就在三人还沉浸在免息分期的惊喜之中时,张泽阳再次开口,抛出了第二个方案:“除了分期偿还之外,还有一个选择。
如果国内短期内依旧难以凑齐足够的外汇,也可以用其他物品来抵偿这笔货款。”
“用物品抵偿?”张光斗先是一愣,随即反应过来,这便是典型的“以物易物”。
张泽阳的前世历史中,国内也曾面临类似的外汇困境,当时委托郭鹤年采购白糖,最终也是因为拿不出足够的外汇,只能用茅台、五粮液等优质白酒以及其他土特产来抵偿货款。
即便如此,国家也始终铭记着郭鹤年的这份恩情,后来郭鹤年旗下的金龙鱼能够顺利进入大陆市场,占据粮油行业的半壁江山,与这份早年的人情有着密不可分的关系。
而如今,张泽阳提出的以物易物方案,与当年郭鹤年的做法有异曲同工之妙,但张泽阳给出的条件更为优厚。

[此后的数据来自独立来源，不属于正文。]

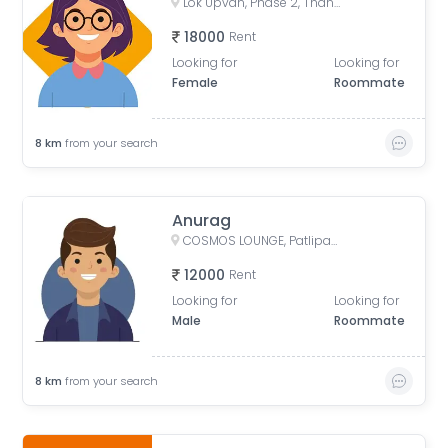
Lok Upvan, Phase 2, Thane West, Thane, Maharashtra, India
18000
Rent
Looking for
Looking for
Female
Roommate
8
km
from your search
Anurag
COSMOS LOUNGE, Patlipada, Thane West, Thane, Maharashtra, India
12000
Rent
Looking for
Looking for
Male
Roommate
8
km
from your search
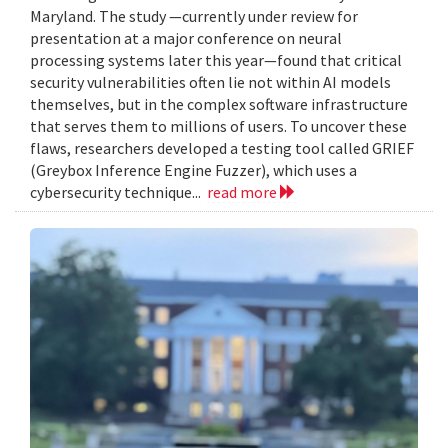
Maryland. The study —currently under review for
presentation at a major conference on neural
processing systems later this year—found that critical
security vulnerabilities often lie not within AI models
themselves, but in the complex software infrastructure
that serves them to millions of users. To uncover these
flaws, researchers developed a testing tool called GRIEF
(Greybox Inference Engine Fuzzer), which uses a
cybersecurity technique...
read more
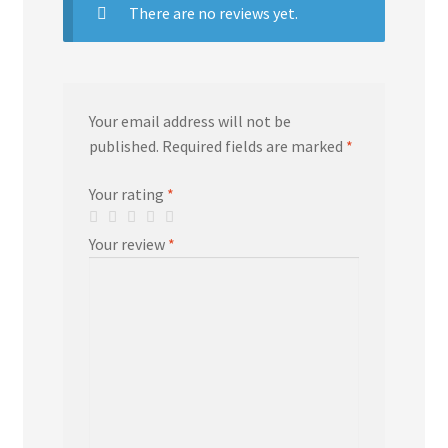
There are no reviews yet.
Your email address will not be
published.
Required fields are marked
*
Your rating
*
Your review
*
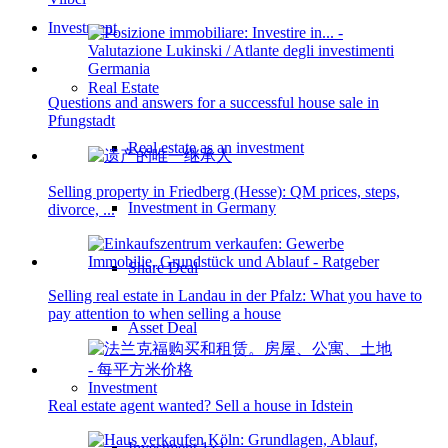
Investment
Real Estate
Questions and answers for a successful house sale in
Pfungstadt
Real estate as an investment
Selling property in Friedberg (Hesse): QM prices, steps,
Investment in Germany
divorce, ...
Share Deal
Selling real estate in Landau in der Pfalz: What you have to
pay attention to when selling a house
Asset Deal
Investment
Real estate agent wanted? Sell a house in Idstein
Investment 1×1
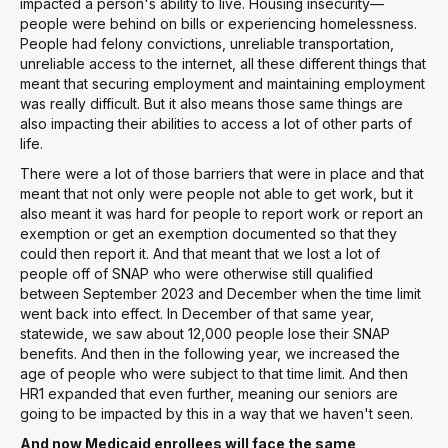
impacted a person's ability to live. Housing insecurity—
people were behind on bills or experiencing homelessness.
People had felony convictions, unreliable transportation,
unreliable access to the internet, all these different things that
meant that securing employment and maintaining employment
was really difficult. But it also means those same things are
also impacting their abilities to access a lot of other parts of
life.
There were a lot of those barriers that were in place and that
meant that not only were people not able to get work, but it
also meant it was hard for people to report work or report an
exemption or get an exemption documented so that they
could then report it. And that meant that we lost a lot of
people off of SNAP who were otherwise still qualified
between September 2023 and December when the time limit
went back into effect. In December of that same year,
statewide, we saw about 12,000 people lose their SNAP
benefits. And then in the following year, we increased the
age of people who were subject to that time limit. And then
HR1 expanded that even further, meaning our seniors are
going to be impacted by this in a way that we haven't seen.
And now Medicaid enrollees will face the same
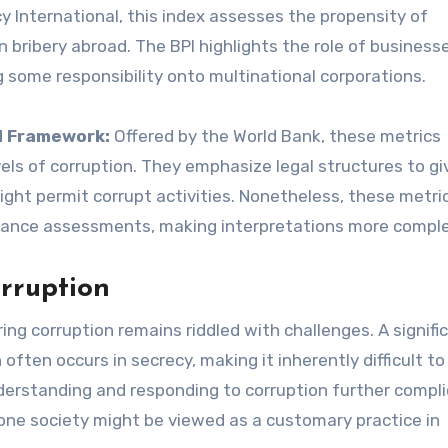
 International, this index assesses the propensity of
bribery abroad. The BPI highlights the role of businesse
g some responsibility onto multinational corporations.
l Framework:
Offered by the World Bank, these metrics
els of corruption. They emphasize legal structures to gi
ght permit corrupt activities. Nonetheless, these metri
rnance assessments, making interpretations more comple
rruption
 corruption remains riddled with challenges. A signifi
 often occurs in secrecy, making it inherently difficult to
 understanding and responding to corruption further compl
one society might be viewed as a customary practice in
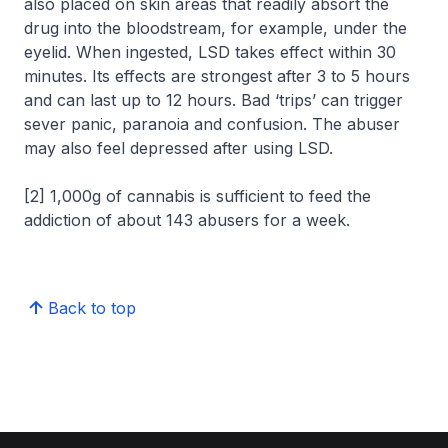
also placed on skin areas that readily absort the
drug into the bloodstream, for example, under the
eyelid. When ingested, LSD takes effect within 30
minutes. Its effects are strongest after 3 to 5 hours
and can last up to 12 hours. Bad ‘trips’ can trigger
sever panic, paranoia and confusion. The abuser
may also feel depressed after using LSD.
[2] 1,000g of cannabis is sufficient to feed the
addiction of about 143 abusers for a week.
Back to top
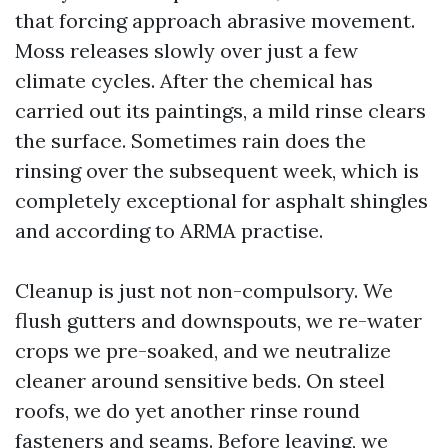
that forcing approach abrasive movement.
Moss releases slowly over just a few
climate cycles. After the chemical has
carried out its paintings, a mild rinse clears
the surface. Sometimes rain does the
rinsing over the subsequent week, which is
completely exceptional for asphalt shingles
and according to ARMA practise.
Cleanup is just not non-compulsory. We
flush gutters and downspouts, we re-water
crops we pre-soaked, and we neutralize
cleaner around sensitive beds. On steel
roofs, we do yet another rinse round
fasteners and seams. Before leaving, we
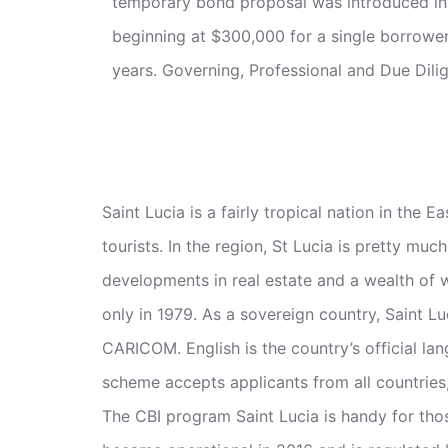
temporary bond proposal was introduced i
beginning at $300,000 for a single borrower 
years. Governing, Professional and Due Dilig
Saint Lucia is a fairly tropical nation in th
tourists. In the region, St Lucia is pretty muc
developments in real estate and a wealth of 
only in 1979. As a sovereign country, Saint L
CARICOM. English is the country’s official la
scheme accepts applicants from all countries,
The CBI program Saint Lucia is handy for tho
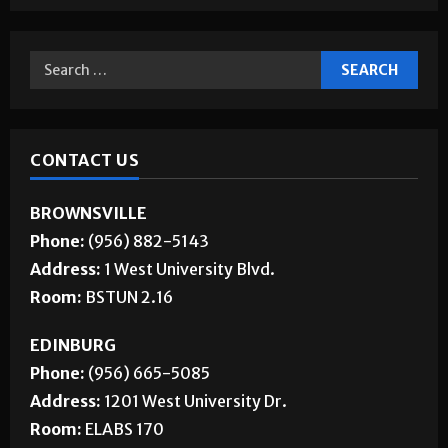
CONTACT US
BROWNSVILLE
Phone:
(956) 882-5143
Address:
1 West University Blvd.
Room:
BSTUN 2.16
EDINBURG
Phone:
(956) 665-5085
Address:
1201 West University Dr.
Room:
ELABS 170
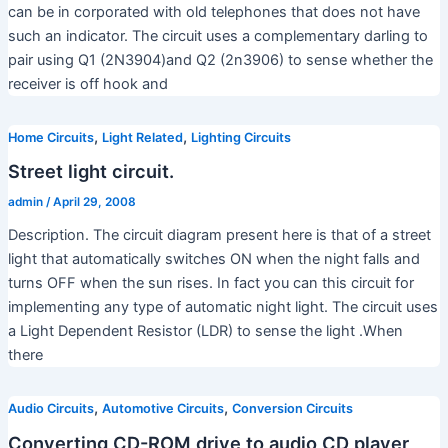
can be in corporated with old telephones that does not have
such an indicator. The circuit uses a complementary darling to
pair using Q1 (2N3904)and Q2 (2n3906) to sense whether the
receiver is off hook and
,
,
Home Circuits
Light Related
Lighting Circuits
Street light circuit.
admin
/
April 29, 2008
Description. The circuit diagram present here is that of a street
light that automatically switches ON when the night falls and
turns OFF when the sun rises. In fact you can this circuit for
implementing any type of automatic night light. The circuit uses
a Light Dependent Resistor (LDR) to sense the light .When
there
,
,
Audio Circuits
Automotive Circuits
Conversion Circuits
Converting CD-ROM drive to audio CD player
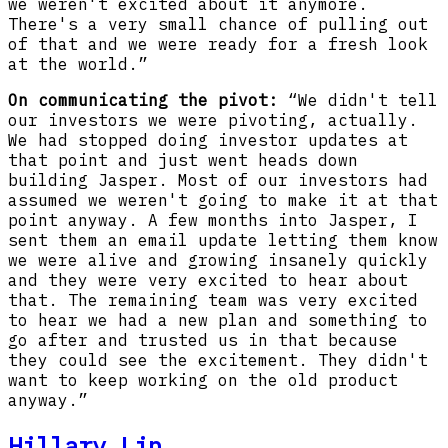
we weren't excited about it anymore.
There's a very small chance of pulling out
of that and we were ready for a fresh look
at the world.”
On communicating the pivot:
“We didn't tell
our investors we were pivoting, actually.
We had stopped doing investor updates at
that point and just went heads down
building Jasper. Most of our investors had
assumed we weren't going to make it at that
point anyway. A few months into Jasper, I
sent them an email update letting them know
we were alive and growing insanely quickly
and they were very excited to hear about
that. The remaining team was very excited
to hear we had a new plan and something to
go after and trusted us in that because
they could see the excitement. They didn't
want to keep working on the old product
anyway.”
Hillary Lin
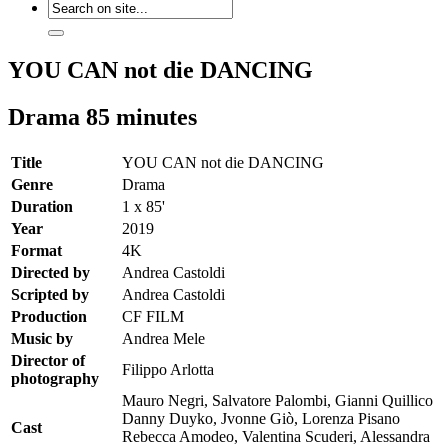
YOU CAN not die DANCING
Drama 85 minutes
Title
YOU CAN not die DANCING
Genre
Drama
Duration
1 x 85'
Year
2019
Format
4K
Directed by
Andrea Castoldi
Scripted by
Andrea Castoldi
Production
CF FILM
Music by
Andrea Mele
Director of
Filippo Arlotta
photography
Mauro Negri, Salvatore Palombi, Gianni Quillico
Danny Duyko, Jvonne Giò, Lorenza Pisano
Cast
Rebecca Amodeo, Valentina Scuderi, Alessandra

不仅白糖价格是半价,还提供了免息分期的选择,即便是以物易物,也没有提出任何苛刻的要求。
这份慷慨与体谅,丝毫不逊色于当年的郭鹤年,甚至有过之而无不及。
在这样全球糖荒、价格疯涨的背景下,张泽阳能够做出这样的选择,其份量可想而知。
这不仅仅是商业上的让利,更是对国家、对民族的深厚情谊。
张光斗再也抑制不住心中的激动,猛地站起身,一把握住张泽阳的手,用力摇晃着,眼中闪烁着泪光说道:“张先生!您真是太好了!这份雪中送炭的恩情,我们华润,我们整个国家都永世不忘!”